Want to Know Who’s Slacking on Your Team? There’s an App for That

April 20, 2015 Updated: April 23, 2015

Next week, intriguing productivity app Taskflight by software startup Vantagon will be ready for mass consumption, promising to bring more honest and efficient business practices to the workplace.

Taskflight is designed to track progress in the workplace, where people can assign tasks, transfer files, and collectively work toward “objectives,” or bigger goals.

Unlike most productivity apps that focus on the here and now, Taskflight considers future end goals. Its name comes from a flight app that creator Mariano Malisani, who is also CEO and founder of Vantagon, was taking from Argentina to Paris.

As he left Buenos Aires, Malisani noted that the city looked far more expansive from the outside. He immediately made an analogy to his day-to-day tasks, he told the Epoch Times in a phone interview.

“What if you could start taking a bird’s-eye view of your situation and you could clearly spot where problems lie?” he said. “What if you could take your task on a flight and you could see where you are and where you want to go?”

Malisani got the idea for Taskflight from his time working as business development manager for a biotech firm in Argentina where he felt there was little transparency or work ethic.

“Imagine that your goals get changed from one management meeting to the other and nothing is clear. There’s no complete oversight. It was very messy,” Malisani said of his time there. “So when I quit that job … I asked myself, what will be my first software product? Well, it’s got to be something that can help people in my situation.”

He structured Taskflight to make the workplace more transparent. Multiple hourlong coffee breaks or secret naps would become obvious as people report their progress on tasks, which are then automatically calculated to a percentage of progress for the particular objective.

“You set up a clear objective and you can easily know if somebody has done something or not,” said Malisani. “Tools like Taskflight will make that come to light. And some teams might not like that. But my personal ambition is to promote healthier cultures and teamwork.”

A screenshot of Taskflight in beta version on April 19, 2015. (Taskflight)
A screenshot of Taskflight in beta version on April 19, 2015. (Screenshot via Taskflight)


So far, only a few hundred people have been testing out Taskflight, which has been going through a major coding rewrite.

The beta version has a sleek and simple user interface with a pleasant orange, gray, and white theme. There is a satisfying swirl of the orange bar when progress reaches 100 percent for an objective.

One advantage of Taskflight is that it eliminates the need to scroll through a long list of emails to find important files, as all the files are grouped together on a separate tab. While uploading files, users are still able to leave notes for other colleagues. In other words, it offers users a more curated version of their email.

Taskflight could mean fewer meetings too, as more important information is placed on a single platform. Malisani noted that he keeps in contact with his board of directors through the app.

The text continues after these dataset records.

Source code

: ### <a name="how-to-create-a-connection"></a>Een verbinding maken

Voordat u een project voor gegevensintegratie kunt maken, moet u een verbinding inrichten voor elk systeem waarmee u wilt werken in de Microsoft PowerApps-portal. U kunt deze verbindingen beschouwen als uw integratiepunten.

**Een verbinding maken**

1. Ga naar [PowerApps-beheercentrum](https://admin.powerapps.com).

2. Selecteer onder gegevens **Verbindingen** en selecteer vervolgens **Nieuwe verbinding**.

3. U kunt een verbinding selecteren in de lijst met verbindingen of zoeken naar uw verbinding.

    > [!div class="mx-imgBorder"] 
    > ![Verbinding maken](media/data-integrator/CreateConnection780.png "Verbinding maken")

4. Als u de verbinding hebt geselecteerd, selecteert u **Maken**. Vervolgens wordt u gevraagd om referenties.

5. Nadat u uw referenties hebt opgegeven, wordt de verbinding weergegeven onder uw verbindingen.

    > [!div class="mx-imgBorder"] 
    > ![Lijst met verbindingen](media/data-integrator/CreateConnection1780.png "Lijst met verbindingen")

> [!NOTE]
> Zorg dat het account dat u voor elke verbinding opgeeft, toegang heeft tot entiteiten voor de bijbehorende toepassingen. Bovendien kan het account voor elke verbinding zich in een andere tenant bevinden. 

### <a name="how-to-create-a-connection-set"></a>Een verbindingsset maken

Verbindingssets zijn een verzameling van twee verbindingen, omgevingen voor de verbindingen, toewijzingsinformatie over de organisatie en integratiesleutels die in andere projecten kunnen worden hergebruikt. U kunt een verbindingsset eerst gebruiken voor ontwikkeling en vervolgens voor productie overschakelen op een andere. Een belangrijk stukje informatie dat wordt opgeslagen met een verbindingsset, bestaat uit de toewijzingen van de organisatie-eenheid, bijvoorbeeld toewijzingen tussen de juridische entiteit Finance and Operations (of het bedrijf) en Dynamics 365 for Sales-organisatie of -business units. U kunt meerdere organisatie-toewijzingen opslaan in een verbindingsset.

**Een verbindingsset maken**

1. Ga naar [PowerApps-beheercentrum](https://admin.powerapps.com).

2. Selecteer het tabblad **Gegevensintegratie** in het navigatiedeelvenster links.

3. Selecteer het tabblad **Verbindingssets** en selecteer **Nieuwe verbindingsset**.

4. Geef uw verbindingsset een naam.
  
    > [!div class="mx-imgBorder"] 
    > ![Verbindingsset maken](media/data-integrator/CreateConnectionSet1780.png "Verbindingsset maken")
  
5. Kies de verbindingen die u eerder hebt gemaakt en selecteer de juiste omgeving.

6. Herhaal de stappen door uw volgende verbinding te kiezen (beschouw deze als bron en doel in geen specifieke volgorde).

Once, back in the Argentine biotech firm, Malisani was interrupted by a call from his boss, while he was talking to an investor. His boss asked him if he closed the deal yet.

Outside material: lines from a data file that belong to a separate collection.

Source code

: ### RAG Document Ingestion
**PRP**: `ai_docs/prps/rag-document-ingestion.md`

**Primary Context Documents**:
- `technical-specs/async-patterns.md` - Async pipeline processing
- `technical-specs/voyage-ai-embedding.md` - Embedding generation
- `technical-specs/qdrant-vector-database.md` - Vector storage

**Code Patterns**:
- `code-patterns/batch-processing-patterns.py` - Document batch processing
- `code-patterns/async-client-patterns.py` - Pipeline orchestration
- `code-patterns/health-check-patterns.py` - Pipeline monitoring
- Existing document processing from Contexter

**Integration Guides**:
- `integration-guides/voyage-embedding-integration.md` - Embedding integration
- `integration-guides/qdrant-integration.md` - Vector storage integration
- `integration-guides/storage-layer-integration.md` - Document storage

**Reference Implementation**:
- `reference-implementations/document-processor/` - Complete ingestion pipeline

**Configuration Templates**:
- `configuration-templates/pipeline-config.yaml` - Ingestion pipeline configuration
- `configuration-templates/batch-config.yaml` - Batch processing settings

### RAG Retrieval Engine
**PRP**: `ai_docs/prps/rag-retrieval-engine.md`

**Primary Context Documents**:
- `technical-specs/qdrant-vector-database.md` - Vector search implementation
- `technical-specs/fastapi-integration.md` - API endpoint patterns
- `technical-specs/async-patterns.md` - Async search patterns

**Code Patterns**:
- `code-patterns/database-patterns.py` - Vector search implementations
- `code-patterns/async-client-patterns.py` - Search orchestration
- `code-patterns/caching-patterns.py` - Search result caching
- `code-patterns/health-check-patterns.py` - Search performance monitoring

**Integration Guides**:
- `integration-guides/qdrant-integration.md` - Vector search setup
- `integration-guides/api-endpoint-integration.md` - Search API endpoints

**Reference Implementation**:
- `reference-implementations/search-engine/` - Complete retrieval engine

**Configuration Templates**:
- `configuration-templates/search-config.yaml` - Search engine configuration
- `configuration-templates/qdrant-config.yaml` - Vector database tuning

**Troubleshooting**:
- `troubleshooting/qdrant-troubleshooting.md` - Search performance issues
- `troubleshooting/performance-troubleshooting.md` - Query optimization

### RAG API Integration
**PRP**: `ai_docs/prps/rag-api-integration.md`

“And he was actually interrupting the deal. So you can actually see my frustration reflected in Taskflight,” said Malisani. By checking the objectives, the boss can see the employee’s progress without making an invasive call.


Real-time updates on progress require full participation from everyone in the office, however. People have to change their habits and begin using Taskflight constantly.

Vantagon is also doing a few things differently.

Contrary to the mobile-first model touted by many software developers, Vantagon is focused on developing the Web version of Taskflight first, because the target audience is more computer-oriented. Still, the iOS app will go live by June at the latest.

The company has been developing organically by recruiting individual investors through word-of-mouth rather than partnering with venture capital firms.

“We raised the funds we need for the things we want to execute,” said Malisani, “Organizational design is something that I’m passionate about. I wanted to see the company grow as it needs to grow.”

Taskflight is only one productivity app in a sea of many, but some of its features do set it apart.

The app might grow to focus more on automatic reporting and its objectives, which are some of the features that set it apart.

Transparency in the workplace can get difficult at times, though. Your boss and everyone else on the team know exactly when you’ve done your tasks and they can assign you five new ones.

It can be great and frustrating, said Malisani. “But I guess to me, as the CEO of this company, it makes my job better. I like people who can show me that I’m missing something.”

 The app is free for 3 users, costs $99 per month for 10 users, $375 for 50 users, and $750 for 120 users.

Correction: A previous version of this article incorrectly stated the pricing for Taskflight. Epoch Times regrets the error.